# 200 lb bigeye on a jig with 7'3" Black Hole Silk Rod



## ksong (Jun 30, 2004)

I finally got a 200 lb bigeye on JIGNPOP Super Sardine jig using Black Hole Silk Rod 731XXXH/JM Ocean Devil PE8 reel in 
Fishtail last night.

Black Hole Challenger Bank 731H rods, which are upgraded model of Black Hole Silk Rod 731XXXH rod, are coming. 
I tested the Silk rod for deep drop and cod jigging. The rod is proved excellent for those types of fishing. 
But I wanted to test the rod for yellowfin in 60 lb - 90 lb to know the strength and the limit of the rod.
I got more than I hoped for. 200 lb bigeye on a jig !

As soon as I hooked up the tuna, I knew immediatelty it it not yellowfin, but a nice bigeye as it took lots of line and I felt very heavy. The fight lasted one hour on 25 plus lb drag and I had to use the rail in the end to pull the stubborn tuna from the deep.

* **RECORD EXCERPTS**
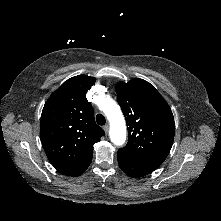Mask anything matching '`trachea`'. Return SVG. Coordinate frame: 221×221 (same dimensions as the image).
<instances>
[{"label":"trachea","instance_id":"obj_1","mask_svg":"<svg viewBox=\"0 0 221 221\" xmlns=\"http://www.w3.org/2000/svg\"><path fill=\"white\" fill-rule=\"evenodd\" d=\"M96 122H97L99 125L103 126V125H105V123H106V119H105V117H104L102 114H98V115L96 116Z\"/></svg>","mask_w":221,"mask_h":221}]
</instances>
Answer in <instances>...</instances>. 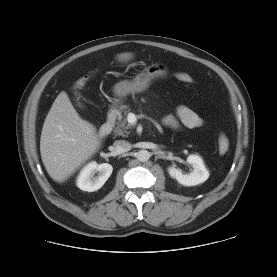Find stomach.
<instances>
[{"mask_svg":"<svg viewBox=\"0 0 277 277\" xmlns=\"http://www.w3.org/2000/svg\"><path fill=\"white\" fill-rule=\"evenodd\" d=\"M168 69L165 65L155 64L145 68L132 81H121L114 87V93L118 97L116 108L122 109V100L131 93H138L145 90L152 80L167 75Z\"/></svg>","mask_w":277,"mask_h":277,"instance_id":"stomach-1","label":"stomach"}]
</instances>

* **GIVEN INSTRUCTION 1**
Copy the passage of the bigeye post that starts at "## ksong (Jun" and ends at "bigeye on a jig !".
* **GIVEN INSTRUCTION 2**
In the bigeye post, how long did the fight with the tuna last?

* **TASK OUTPUT 1**
## ksong (Jun 30, 2004)

I finally got a 200 lb bigeye on JIGNPOP Super Sardine jig using Black Hole Silk Rod 731XXXH/JM Ocean Devil PE8 reel in 
Fishtail last night.

Black Hole Challenger Bank 731H rods, which are upgraded model of Black Hole Silk Rod 731XXXH rod, are coming. 
I tested the Silk rod for deep drop and cod jigging. The rod is proved excellent for those types of fishing. 
But I wanted to test the rod for yellowfin in 60 lb - 90 lb to know the strength and the limit of the rod.
I got more than I hoped for. 200 lb bigeye on a jig !

* **TASK OUTPUT 2**
One hour.